Stored records
--

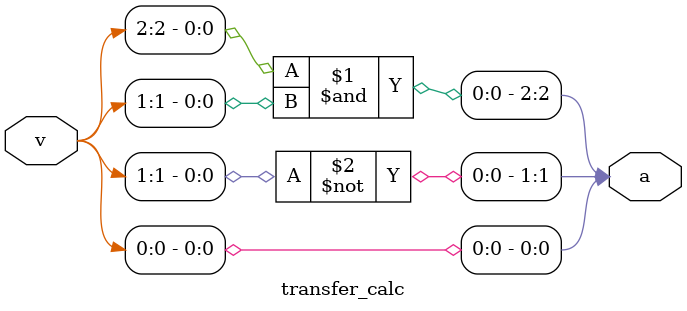
<source format=v>

module transfer_calc(v,a);
	input [2:0] v;
	output [2:0] a;
	
	//cach1: Truth table
	assign a[2] = v[2] & v[1];
	assign a[1] = ~v[1];
	assign a[0] = v[0];
	
	//cach2: dieu kien
	/*assign a = (v==3'b010) ? (3'b000) :
				  (v==3'b011) ? (3'b001) :
				  (v==3'b100) ? (3'b010) :
				  (v==3'b101) ? (3'b011) :
				  (v==3'b110) ? (3'b100) :
				  (v==3'b111) ? (3'b101) :
				  1'bx;*/
endmodule
</source>
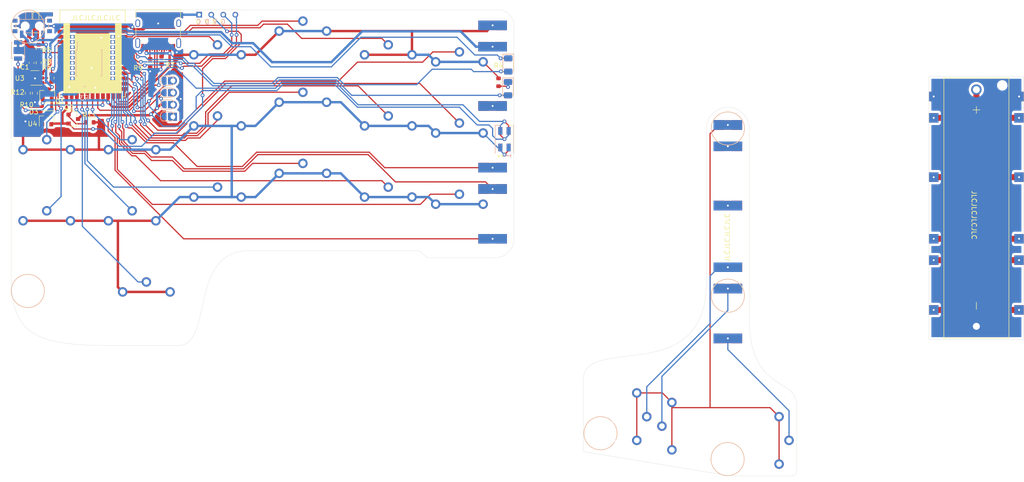
<source format=kicad_pcb>
(kicad_pcb (version 20210606) (generator pcbnew)

  (general
    (thickness 1.6)
  )

  (paper "A4")
  (layers
    (0 "F.Cu" signal)
    (31 "B.Cu" signal)
    (32 "B.Adhes" user "B.Adhesive")
    (33 "F.Adhes" user "F.Adhesive")
    (34 "B.Paste" user)
    (35 "F.Paste" user)
    (36 "B.SilkS" user "B.Silkscreen")
    (37 "F.SilkS" user "F.Silkscreen")
    (38 "B.Mask" user)
    (39 "F.Mask" user)
    (40 "Dwgs.User" user "User.Drawings")
    (41 "Cmts.User" user "User.Comments")
    (42 "Eco1.User" user "User.Eco1")
    (43 "Eco2.User" user "User.Eco2")
    (44 "Edge.Cuts" user)
    (45 "Margin" user)
    (46 "B.CrtYd" user "B.Courtyard")
    (47 "F.CrtYd" user "F.Courtyard")
    (48 "B.Fab" user)
    (49 "F.Fab" user)
  )

  (setup
    (pad_to_mask_clearance 0)
    (aux_axis_origin 105.5 84.5)
    (pcbplotparams
      (layerselection 0x00010f0_ffffffff)
      (disableapertmacros false)
      (usegerberextensions false)
      (usegerberattributes false)
      (usegerberadvancedattributes false)
      (creategerberjobfile false)
      (svguseinch false)
      (svgprecision 6)
      (excludeedgelayer true)
      (plotframeref false)
      (viasonmask false)
      (mode 1)
      (useauxorigin false)
      (hpglpennumber 1)
      (hpglpenspeed 20)
      (hpglpendiameter 15.000000)
      (dxfpolygonmode true)
      (dxfimperialunits true)
      (dxfusepcbnewfont true)
      (psnegative false)
      (psa4output false)
      (plotreference true)
      (plotvalue true)
      (plotinvisibletext false)
      (sketchpadsonfab false)
      (subtractmaskfromsilk false)
      (outputformat 1)
      (mirror false)
      (drillshape 0)
      (scaleselection 1)
      (outputdirectory "../Gerber/")
    )
  )

  (net 0 "")
  (net 1 "GND")
  (net 2 "RST")
  (net 3 "RGB")
  (net 4 "unconnected-(D41-Pad1)")
  (net 5 "unconnected-(D42-Pad1)")
  (net 6 "SCLK")
  (net 7 "MISO_DQ1")
  (net 8 "MOSI_DQ0")
  (net 9 "CS")
  (net 10 "thumb_GND")
  (net 11 "bridge_GND")
  (net 12 "Net-(R3-Pad2)")
  (net 13 "BLUE")
  (net 14 "Net-(D1-Pad1)")
  (net 15 "VBUS")
  (net 16 "Net-(D2-Pad1)")
  (net 17 "EXT_VCC")
  (net 18 "SWC")
  (net 19 "SWD")
  (net 20 "VDD")
  (net 21 "unconnected-(J2-PadA8)")
  (net 22 "Net-(J2-PadA5)")
  (net 23 "D-")
  (net 24 "D+")
  (net 25 "unconnected-(J2-PadB8)")
  (net 26 "Net-(J2-PadB5)")
  (net 27 "unconnected-(J2-PadS1)")
  (net 28 "BAT")
  (net 29 "VCC_SWITCH")
  (net 30 "BAT_MEAS")
  (net 31 "Net-(R6-Pad2)")
  (net 32 "Net-(R10-Pad1)")
  (net 33 "unconnected-(J3-Pad3)")
  (net 34 "thumb_BAT")
  (net 35 "Net-(J6-Pad6)")
  (net 36 "Net-(J6-Pad5)")
  (net 37 "Net-(J6-Pad4)")
  (net 38 "Net-(J6-Pad3)")
  (net 39 "bridge_BAT")
  (net 40 "MCU_BAT")
  (net 41 "unconnected-(J4-Pad3)")
  (net 42 "unconnected-(SW3-Pad3)")
  (net 43 "SDA")
  (net 44 "SCL")
  (net 45 "K20")
  (net 46 "K19")
  (net 47 "K18")
  (net 48 "thumb_K20")
  (net 49 "thumb_K19")
  (net 50 "thumb_K18")
  (net 51 "K1")
  (net 52 "K2")
  (net 53 "K3")
  (net 54 "K4")
  (net 55 "K5")
  (net 56 "K6")
  (net 57 "K7")
  (net 58 "K8")
  (net 59 "K9")
  (net 60 "K10")
  (net 61 "K11")
  (net 62 "K12")
  (net 63 "K13")
  (net 64 "K14")
  (net 65 "K15")
  (net 66 "K16")
  (net 67 "K17")
  (net 68 "unconnected-(SW4-Pad3)")
  (net 69 "unconnected-(U1-Pad2)")
  (net 70 "Net-(D3-Pad1)")
  (net 71 "unconnected-(U1-Pad3)")
  (net 72 "unconnected-(U1-Pad4)")
  (net 73 "unconnected-(U1-Pad5)")
  (net 74 "unconnected-(U1-Pad7)")
  (net 75 "unconnected-(U1-Pad8)")
  (net 76 "unconnected-(U1-Pad9)")
  (net 77 "unconnected-(U1-Pad10)")
  (net 78 "unconnected-(U1-Pad11)")
  (net 79 "unconnected-(U1-Pad14)")
  (net 80 "unconnected-(U1-Pad15)")
  (net 81 "unconnected-(U1-Pad17)")
  (net 82 "unconnected-(U1-Pad19)")
  (net 83 "unconnected-(U1-Pad21)")
  (net 84 "unconnected-(U1-Pad23)")
  (net 85 "Net-(J5-Pad4)")
  (net 86 "Net-(J5-Pad3)")
  (net 87 "Net-(J5-Pad2)")
  (net 88 "Net-(J5-Pad1)")

  (footprint "Button_Switch_SMD:SW_SPST_B3U-1000P" (layer "F.Cu") (at 27.45 64.8 90))

  (footprint "LED_SMD:LED_SK6812MINI_PLCC4_3.5x3.5mm_P1.75mm" (layer "F.Cu") (at 130 83.5 90))

  (footprint "Diode_SMD:D_SOD-323" (layer "F.Cu") (at 33.45 76.65 180))

  (footprint "Connector_USB:USB_C_Receptacle_HRO_TYPE-C-31-M-12" (layer "F.Cu") (at 57 60.1 180))

  (footprint "Package_TO_SOT_SMD:SOT-23" (layer "F.Cu") (at 33.6 74 90))

  (footprint "Package_TO_SOT_SMD:SOT-23" (layer "F.Cu") (at 39.1 79.25))

  (footprint "Resistor_SMD:R_0603_1608Metric" (layer "F.Cu") (at 31.8 64.4 -90))

  (footprint "Resistor_SMD:R_0603_1608Metric" (layer "F.Cu") (at 34.5 70.6 -90))

  (footprint "Resistor_SMD:R_0603_1608Metric" (layer "F.Cu") (at 57.7 66.9 90))

  (footprint "Resistor_SMD:R_0603_1608Metric" (layer "F.Cu") (at 31.8 67.4 -90))

  (footprint "Resistor_SMD:R_0603_1608Metric" (layer "F.Cu") (at 55.3 67.4 90))

  (footprint "Resistor_SMD:R_0603_1608Metric" (layer "F.Cu") (at 42.55 79.95))

  (footprint "Resistor_SMD:R_0603_1608Metric" (layer "F.Cu") (at 29.5 73.8 -90))

  (footprint "misc:Holyiot_18010" (layer "F.Cu") (at 43.15 65.4))

  (footprint "Package_TO_SOT_SMD:TSOT-23-5" (layer "F.Cu") (at 31 70.6 180))

  (footprint "Package_TO_SOT_SMD:SOT-23" (layer "F.Cu") (at 33.5 79.35 90))

  (footprint "Button_Switch_SMD:SW_SPDT_PCM12" (layer "F.Cu") (at 30.45 59.95 180))

  (footprint "pg1350:PG1350-reversible-no-diode-short" (layer "F.Cu") (at 51.5 89.5))

  (footprint "pg1350:PG1350-reversible-no-diode-short" (layer "F.Cu") (at 69.5 69.5))

  (footprint "pg1350:PG1350-reversible-no-diode-short" (layer "F.Cu") (at 87.5 64.5))

  (footprint "pg1350:PG1350-reversible-no-diode-short-offcenter" (layer "F.Cu") (at 105.5 69.5))

  (footprint "pg1350:PG1350-reversible-no-diode-short-offcenter-outer" (layer "F.Cu") (at 120.5 71))

  (footprint "pg1350:PG1350-reversible-no-diode-short" (layer "F.Cu") (at 51.5 104.5))

  (footprint "pg1350:PG1350-reversible-no-diode-short" (layer "F.Cu") (at 69.5 84.5))

  (footprint "pg1350:PG1350-reversible-no-diode-short" (layer "F.Cu") (at 87.5 79.5))

  (footprint "pg1350:PG1350-reversible-no-diode-short-offcenter" (layer "F.Cu") (at 105.5 84.5))

  (footprint "pg1350:PG1350-reversible-no-diode-short-offcenter-outer" (layer "F.Cu") (at 120.5 86))

  (footprint "pg1350:PG1350-reversible-no-diode-short" (layer "F.Cu") (at 54.5 119.5))

  (footprint "pg1350:PG1350-reversible-no-diode-short" (layer "F.Cu") (at 69.5 99.5))

  (footprint "pg1350:PG1350-reversible-no-diode-short" (layer "F.Cu") (at 87.5 94.5))

  (footprint "pg1350:PG1350-reversible-no-diode-short-offcenter" (layer "F.Cu") (at 105.5 99.5))

  (footprint "pg1350:PG1350-reversible-no-diode-short-offcenter-outer" (layer "F.Cu") (at 120.5 101))

  (footprint "pg1350:PG1350-reversible-no-diode-short" (layer "F.Cu") (at 33.5 89.5))

  (footprint "pg1350:PG1350-reversible-no-diode-short" (layer "F.Cu") (at 33.5 104.5))

  (footprint "Resistor_SMD:R_0603_1608Metric" (layer "F.Cu") (at 31 73.8 -90))

  (footprint "fissure:debug-port" (layer "F.Cu") (at 69.45 57.25))

  (footprint "fissure:bridge" (layer "F.Cu") (at 238.5 99.5 90))

  (footprint "fissure:bridge" (layer "F.Cu") (at 220.5 99.5 90))

  (footprint "misc:BA1AAAPC" (layer "F.Cu") (at 229.5 98 -90))

  (footprint "pg1350:PG1350-reversible-no-diode-short" (layer "F.Cu") (at 169.1 144 90))

  (footprint "pg1350:PG1350-reversible-no-diode-short" (layer "F.Cu") (at 184.1 147 -90))

  (footprint "pg1350:PG1350-reversible-no-diode-short" (layer "F.Cu") (at 154.1 142 -90))

  (footprint "Capacitor_SMD:C_0603_1608Metric" (layer "F.Cu") (at 30.3 67.4 -90))

  (footprint "Jumper:SolderJumper-2_P1.3mm_Open_RoundedPad1.0x1.5mm" (layer "F.Cu") (at 58.9 71.2))

  (footprint "Jumper:SolderJumper-2_P1.3mm_Open_RoundedPad1.0x1.5mm" (layer "F.Cu") (at 58.9 73.7))

  (footprint "Jumper:SolderJumper-2_P1.3mm_Open_RoundedPad1.0x1.5mm" (layer "F.Cu") (at 58.9 76.2))

  (footprint "Jumper:SolderJumper-2_P1.3mm_Open_RoundedPad1.0x1.5mm" (layer "F.Cu")
    (tedit 5B391E66) (tstamp 00000000-0000-0000-0000-0000609b3b16)
    (at 58.9 78.7)
    (descr "SMD Solder Jumper, 1x1.5mm, rounded Pads, 0.3mm gap, open")
    (tags "solder jumper open")
    (property "Sheetfile" "fissure.kicad_sch")
    (property "Sheetname" "")
    (path "/00000000-0000-0000-0000-000060a4317f")
    (attr exclude_from_pos_files)
    (fp_text reference "JP4" (at 0 -1.8) (layer "F.SilkS") hide
      (effects (font (size 1 1) (thickness 0.15)))
      (tstamp 1754838e-4377-4439-887b-42ebf00212ca)
    )
    (fp_text value "SolderJumper_2_Open" (at 0 1.9) (layer "F.Fab") hide
      (effects (font (size 1 1) (thickness 0.15)))
      (tstamp 32e547b4-7702-47d9-a49f-91dff550e6f9)
    )
    (fp_line (start 1.4 -0.3) (end 1.4 0.3) (layer "F.SilkS") (width 0.12) (tstamp 2727731a-6997-4fff-9032-9eaccfd9f97c))
    (fp_line (start 0.7 1) (end -0.7 1) (layer "F.SilkS") (width 0.12) (tstamp 9a3b433b-288f-4998-b6ae-c39e101d7c1f))
    (fp_line (start -1.4 0.3) (end -1.4 -0.3) (layer "F.SilkS") (width 0.12) (tstamp 9a973f6f-d550-4d2f-91ef-a29b39d64e8c))
    (fp_line (start -0.7 -1) (end 0.7 -1) (layer "F.SilkS") (width 0.12) (tstamp cdaa2eaa-3f6a-4fbe-9bae-7f35f3d4836d))
    (fp_arc (start 0.7 0.3) (end 0.7 1) (angle -90) (layer "F.SilkS") (width 0.12) (tstamp 82fc784c-400d-4241-826b-5adfaf31c909))
    (fp_arc (start -0.7 -0.3) (end -0.7 -1) (angle -9
... [387338 chars truncated]
</source>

--

Scan the entries for lines holding the string "Adhes", then copy every one of them.

• **Exercise result**:
    (32 "B.Adhes" user "B.Adhesive")
    (33 "F.Adhes" user "F.Adhesive")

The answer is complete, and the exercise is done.